“Here, idiot. Five minutes late and your OCD is already kicking in, huh?” I say from behind him.
“Yes, because I’m the only control freak at this table, my friend. Keep kidding yourself,” L.J. shoots back.
“Oh, is that what you call us? A pretty way to define sociopathy,” I mock.
“Speak for yourself. I’d rather call it antisocial personality disorder.”
Athanasios shakes his head, half-smiling. The dynamic between L.J. and me is practically that of siblings.
“I didn’t come here to bicker—I’m here to eat and learn about Sleeping Beauty’s awakening,” I say, referring to our associate’s patient, who’s also the woman he’s been oddly invested in.
“Don’t be ridiculous. Brooklyn is just a patient,” he growls, in a foul mood.
“A patient you were obsessed with bringing back to life. Would she be a candidate?” I tease.
“Did you come here just to torment me?” Athanasios snarls.
"No, I’m being completely serious. You’ve spent more time with Brooklyn Foster over the past few months than with any other woman in your life. I just thought maybe you’d finally found the right one."
“What did I miss?” L.J. asks, having spent nearly two months in Europe giving lectures.
“Nothing. William just decided to waste his evening provoking me, which by now he should know is a waste of time.”
“This time I’m not provoking you, I swear,” I say in my defense. “Or have you changed your mind about what we discussed last year?”
I know perfectly well that all three of us remember New Year’s Eve, during a party on Athanasios’s yacht, when we agreed, since we were all nearing forty, to find a marriage of convenience that would give us heirs. Immediately—and I can’t help it—an image of the woman I despise flashes across my mind.
Taylor Jarvis.
The redhead who almost turned my life upside down in more ways than one. Even after I found proof of her betrayal—of how she tricked me by becoming my father’s lover—it still took me a while to accept that I was no longer responsible for her wellbeing. Taylor was well looked after, living in luxury, and as far as I knew, happy with the man she chose.
Yet I can’t help a sharp tug in my chest, and I chalk it up to the hatred and resentment I still feel.
“Seeing as so far none of us has fallen in love, the odds of finding a wife are slim to none,” Athanasios says. “But if we still want kids, we need a mother for them.”

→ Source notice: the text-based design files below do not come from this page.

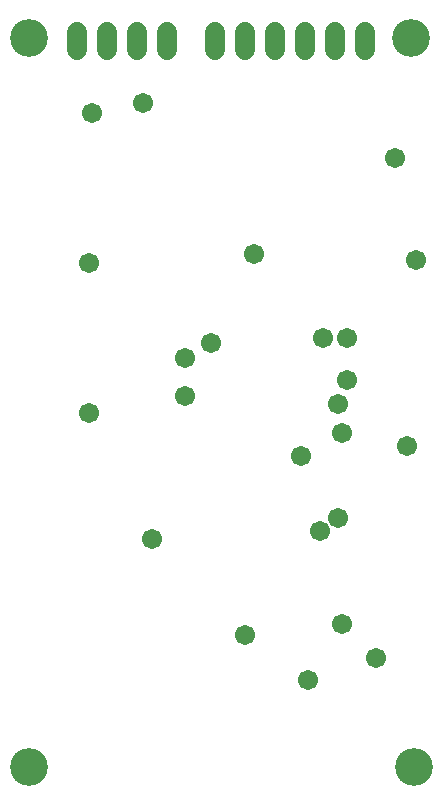
<source format=gbr>
G04 EAGLE Gerber X2 export*
%TF.Part,Single*%
%TF.FileFunction,Soldermask,Bot,1*%
%TF.FilePolarity,Negative*%
%TF.GenerationSoftware,Autodesk,EAGLE,8.6.0*%
%TF.CreationDate,2018-02-12T05:02:09Z*%
G75*
%MOMM*%
%FSLAX34Y34*%
%LPD*%
%AMOC8*
5,1,8,0,0,1.08239X$1,22.5*%
G01*
%ADD10C,3.203200*%
%ADD11C,1.727200*%
%ADD12C,1.703200*%


D10*
X30480Y50800D03*
X30480Y668020D03*
X353314Y668020D03*
X356362Y50800D03*
D11*
X314960Y657860D02*
X314960Y673100D01*
X289560Y673100D02*
X289560Y657860D01*
X264160Y657860D02*
X264160Y673100D01*
X238760Y673100D02*
X238760Y657860D01*
X213360Y657860D02*
X213360Y673100D01*
X187960Y673100D02*
X187960Y657860D01*
X147320Y657860D02*
X147320Y673100D01*
X121920Y673100D02*
X121920Y657860D01*
X96520Y657860D02*
X96520Y673100D01*
X71120Y673100D02*
X71120Y657860D01*
D12*
X213360Y162560D03*
X350520Y322580D03*
X292100Y261620D03*
X358140Y480060D03*
X340360Y566420D03*
X220980Y485140D03*
X83820Y604520D03*
X81280Y477520D03*
X81280Y350520D03*
X134620Y243840D03*
X266700Y124460D03*
X299720Y378460D03*
X299720Y414020D03*
X292100Y358140D03*
X279400Y414020D03*
X260350Y314325D03*
X295275Y333375D03*
X184150Y409575D03*
X276225Y250825D03*
X127000Y612775D03*
X161925Y365125D03*
X161925Y396875D03*
X295275Y171450D03*
X323850Y142875D03*
M02*

</source>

We considered surrogates, raising the children as single fathers, but Athanasios—who’s Greek—was the first to say that wouldn’t work for him because he places enormous value on family.
I watch him get distracted by his own thoughts, knowing the reason: each of us has plenty of skeletons in our closets.
“Where were you?” I ask, because maybe I know him better than anyone on Earth.
“Walking the line between past and present, as always,” L.J. answers for him. “Maybe choosing the right woman will help you finally shut the door on the past, Athanasios.”
He doesn’t answer, and before long, each of us is lost in our own problems.
I haven’t looked for any news of Taylor again. If I allow the hatred I feel for her to consume me, I won’t be able to keep going in any other aspect of my life—but neither have I let it die. It’s just been dormant, like a beast awaiting revenge.
Only yesterday, when I visited my grandmother, I learned that Taylor left my father. Apparently, he’d been hiding it from everyone, sailing across the Pacific, avoiding photographs. Then, in a phone call to Maryann, he finally admitted the two had split.
What happened? Did she leave him for someone richer? Younger? Maybe both.
Grandma could hardly believe her “golden girl,” the young woman she’d come to adore, had run off—or rather, fled—with my father, without so much as a goodbye or explanation. But when I showed her the pictures, she admitted I was telling the truth.
As for my mother, who’s sunk deeper into alcoholism, about three weeks ago she tried to kill herself and had to be hospitalized for depression. She hates the redhead with every drop of her blood.
I’d be the last person to defend Taylor, but if it hadn’t been her, it would have been someone else. My parents’ marriage was dead long before that.